- DATA FOR THIS EXERCISE
────────────────
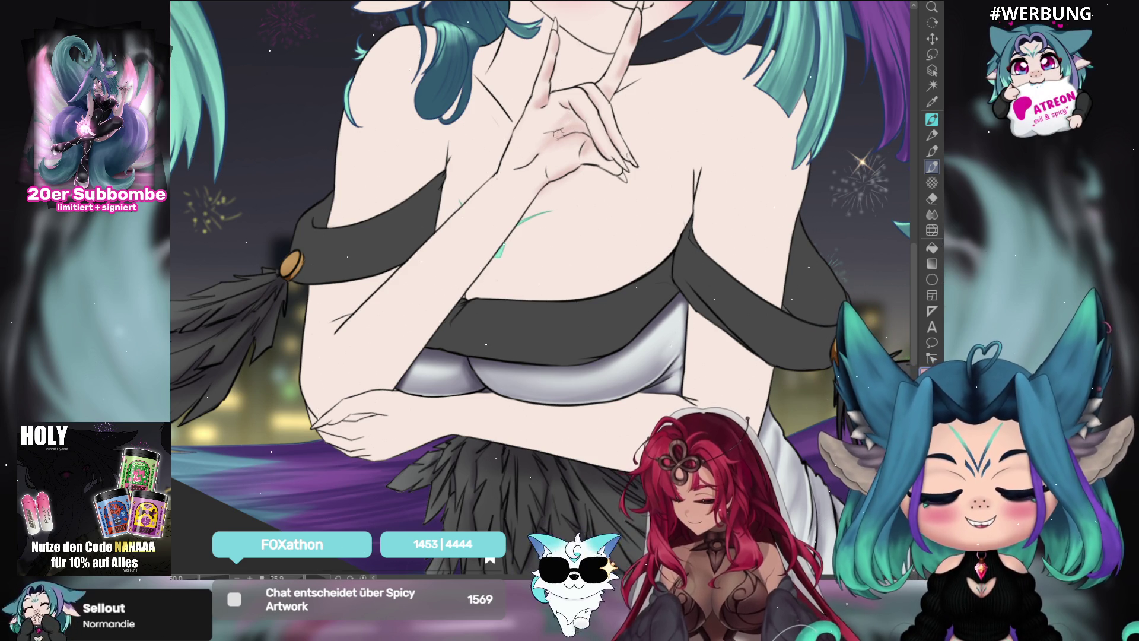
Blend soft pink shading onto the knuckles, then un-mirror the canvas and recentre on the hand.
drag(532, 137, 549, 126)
────────────────
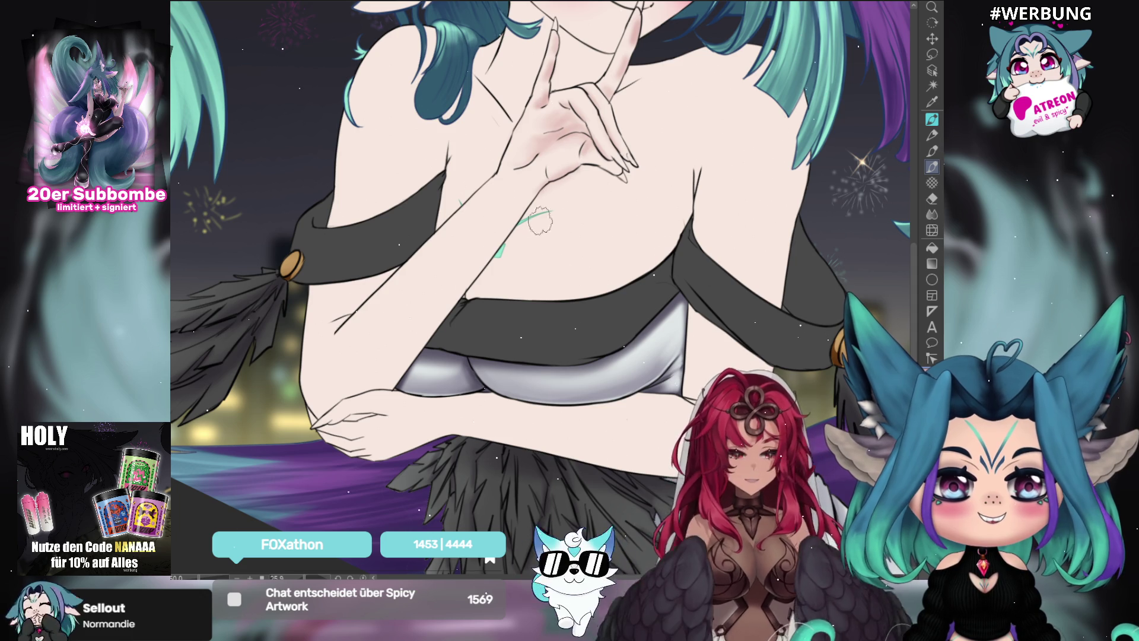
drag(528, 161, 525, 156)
────────────────
- WORK TASK
Word for word, restate the lines of the listing above starting at the line with "Blend soft pink" and ending at the line with "drag(532, 137, 549, 126)", and nothing outside them.

- RESPONSE
Blend soft pink shading onto the knuckles, then un-mirror the canvas and recentre on the hand.
drag(532, 137, 549, 126)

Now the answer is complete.